Themes: Covid19, threats to the body, haunting of abandoned public spaces, post- humanism
“In contamination, we find our ways of symbiotic survival and sustenance, our creativity and care – only through relations of transformation we can become, we can grow, we can learn. Contamination, however, is not a neutral state, and it cannot be controlled … Living within contamination is living within the omnipresence and inescapability of uncertainty. It is not a state of choice or control, but care.” (Wołodźko 2018). “Embracing contamination is staying with the trouble, its anxiety, its uncertainty.” To be haunted by it.

Biocapitalism- the body as commodity
“Celebrating” essential workers while refusing the raise the minimum wage.
Access to testing and vaccinations-will our bodies be the metric for global movement?
Social class-Quarantining in the “second home” for the elite versus the rising rates of eviction, especially in communities of color.

In a posthuman context, who or what is determined as surplus?
Shelly’s Franksenstein speaks to Enlightenment science the way that hauntology might speak to AI now:
Both reveal the chasm between those with access and privilege within the mainframe bio- technical paradigm, and the labor of colonized and disenfranchised (surplus) persons … how we are all little more than body parts harvested for re-assemblage In a brave new world we are forced to create but will never live to see.

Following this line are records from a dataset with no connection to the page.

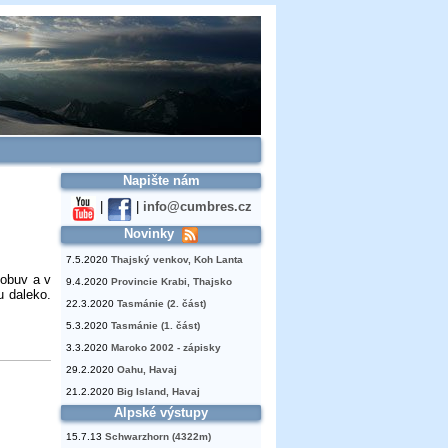
Napište nám
|
|
info@cumbres.cz
Novinky
7.5.2020
Thajský venkov, Koh Lanta
 obuv a v
9.4.2020
Provincie Krabi, Thajsko
u daleko.
22.3.2020
Tasmánie (2. část)
5.3.2020
Tasmánie (1. část)
3.3.2020
Maroko 2002 - zápisky
29.2.2020
Oahu, Havaj
21.2.2020
Big Island, Havaj
Alpské výstupy
15.7.13
Schwarzhorn (4322m)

Mary Shelly’s Frankenstein – “creature” as the doppelganger for the “human” and capital.
And the revenge (Haiven, 2020) of the monster and the hatred of the creator toward that which it has created represents the dominant racist patriarchal capitalist system which despises the “surplus” human capital its system has created (i.e. slavery)
The imagined fear of revenge for which the oppressor must “strike first” and destroy the fear, the haunting. And likewise, the creature wreaks vengeance on his “master.”

“Haunting” of dying public spaces
In hauntology, the ghost plays a crucial role in this destabilization via its characteristic uncertainty. As Liz Roberts explains, a hauntological position ‘is one of deliberate indeterminacy, enforced hesitancy or uncertainty over presupposed givens and operations involving visibility and invisibility that constitute our reality’ (2012, 393). (Buser)

Artificial Intelligence (AI)
“AI is the Frankenstein’s creature for our century. It will eventually emerge – like a ghost from its machine – to destroy its makers and the whole of humanity.” (Haselby)

This surplus othering of human into spare parts, dead labor, or ghosts in the machine echo Derrida’s suggestion that “the ghost exists although we often do not see it”. (Maccioni) Therein lies the haunting. In other words, the ghost is uncontrollable and ever-present. It has no concepts of space and time, but rather, appears whenever and wherever it may. In this sense, it is surely not dead, but rather, undead, immortal even.